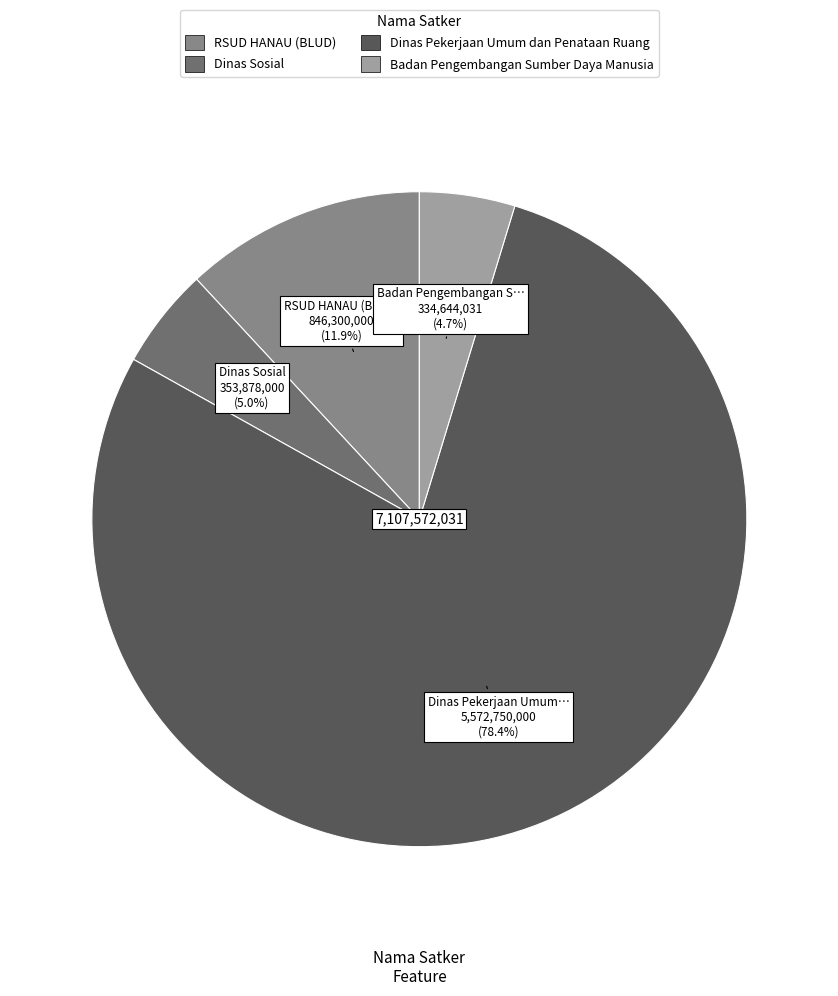

Is there a majority slice in this chart?

Yes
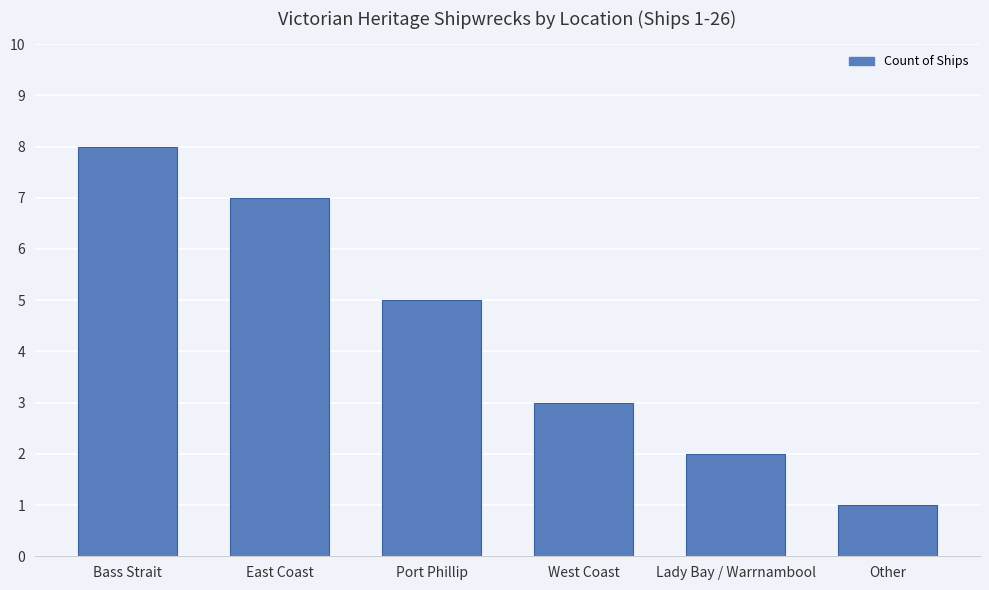

At which category does the chart reach its peak across all series?

Bass Strait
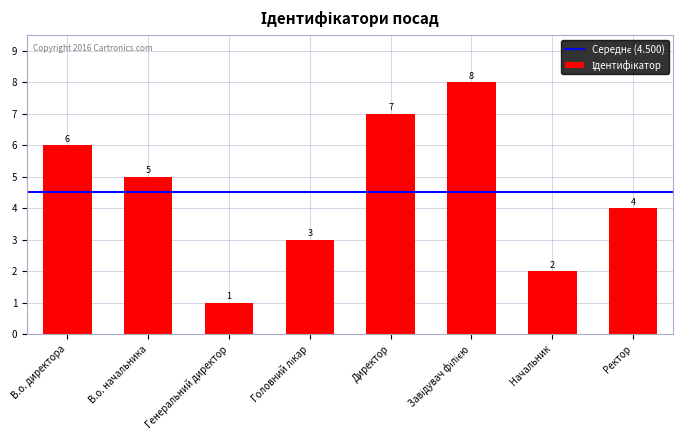

What is the maximum value shown in the chart?

8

════

◆ **Gereksinim**:
Yukarıdaki malzemenin tüm satırlarını, görseller hariç olmak üzere, hiçbir değişiklik yapmadan tekrarlayınız.

◆ **Yazılı çözüm**:
Is there a majority slice in this chart?

Yes

At which category does the chart reach its peak across all series?

Bass Strait

What is the maximum value shown in the chart?

8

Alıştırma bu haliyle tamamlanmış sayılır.